What is expected: Extract every line of the records below that contains the string "series", matching case exactly.
═════ Supplied entries ═════
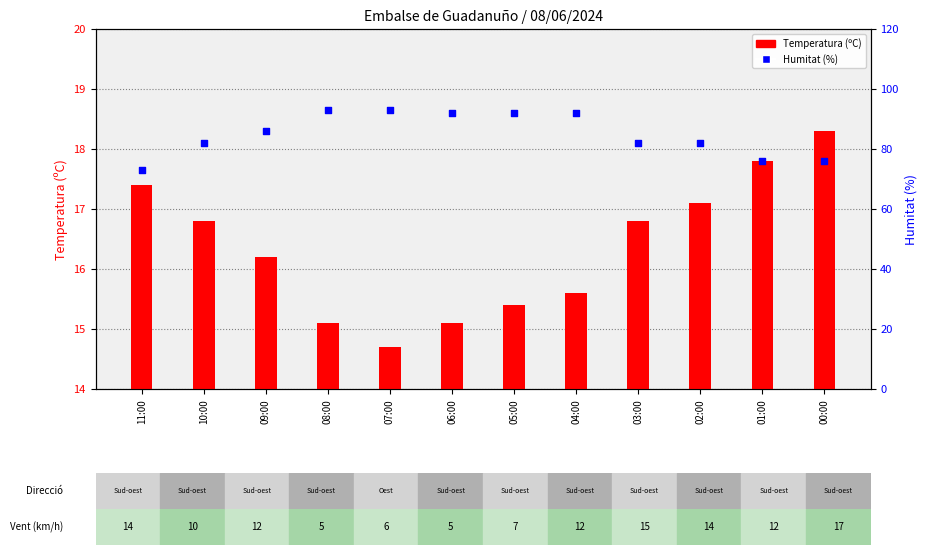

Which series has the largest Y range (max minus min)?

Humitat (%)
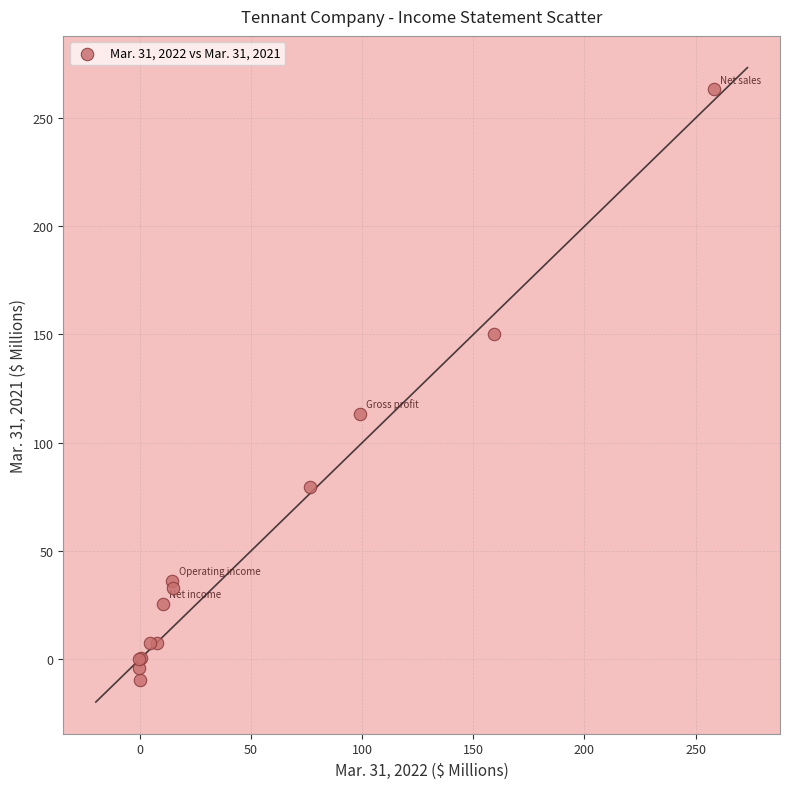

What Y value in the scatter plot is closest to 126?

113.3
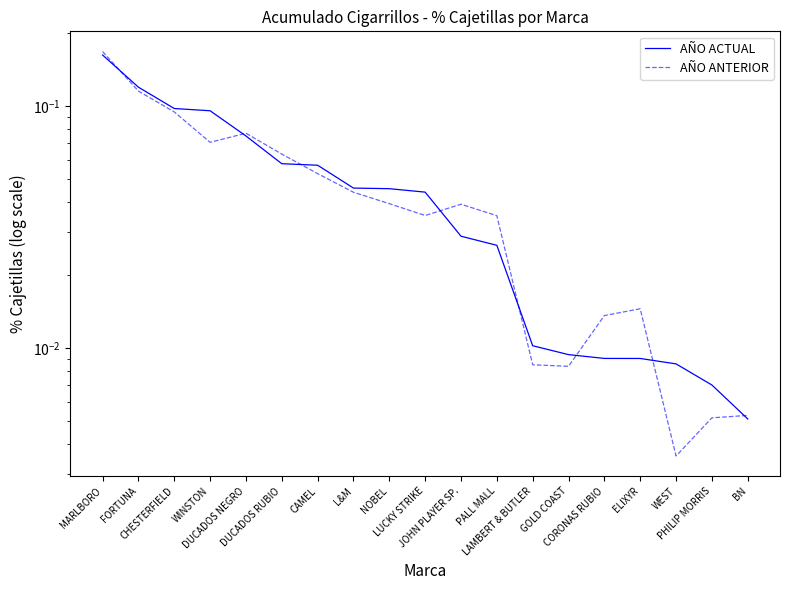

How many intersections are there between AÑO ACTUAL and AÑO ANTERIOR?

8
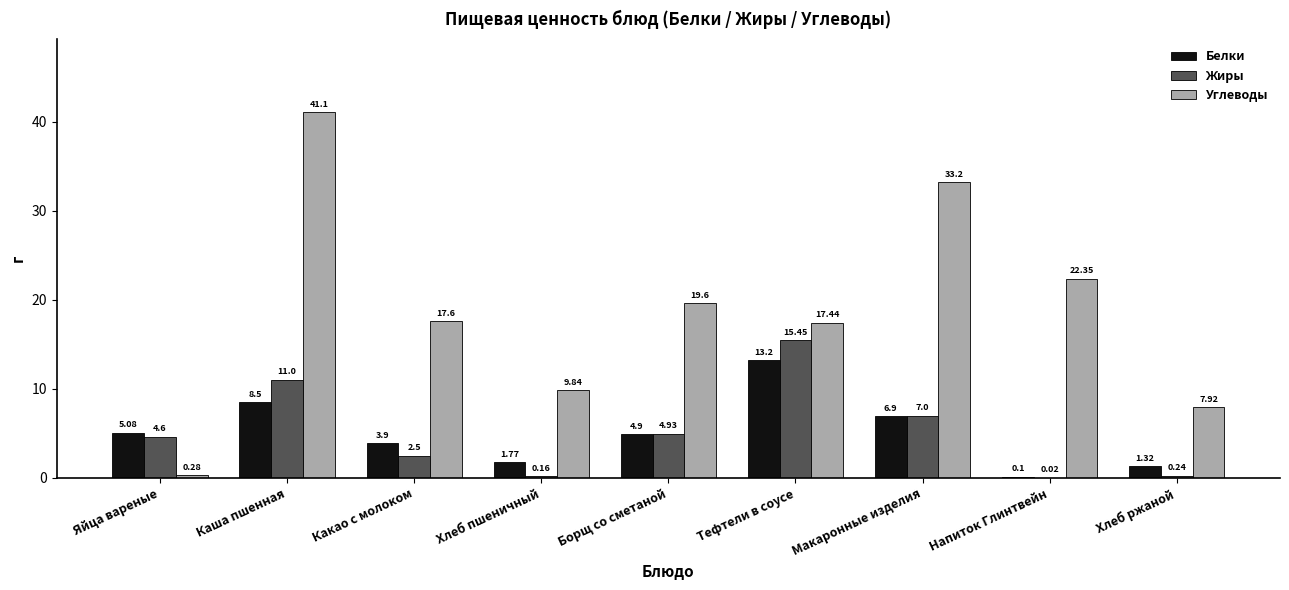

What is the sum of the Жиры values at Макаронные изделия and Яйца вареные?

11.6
═════
Task result:
Which series has the largest Y range (max minus min)?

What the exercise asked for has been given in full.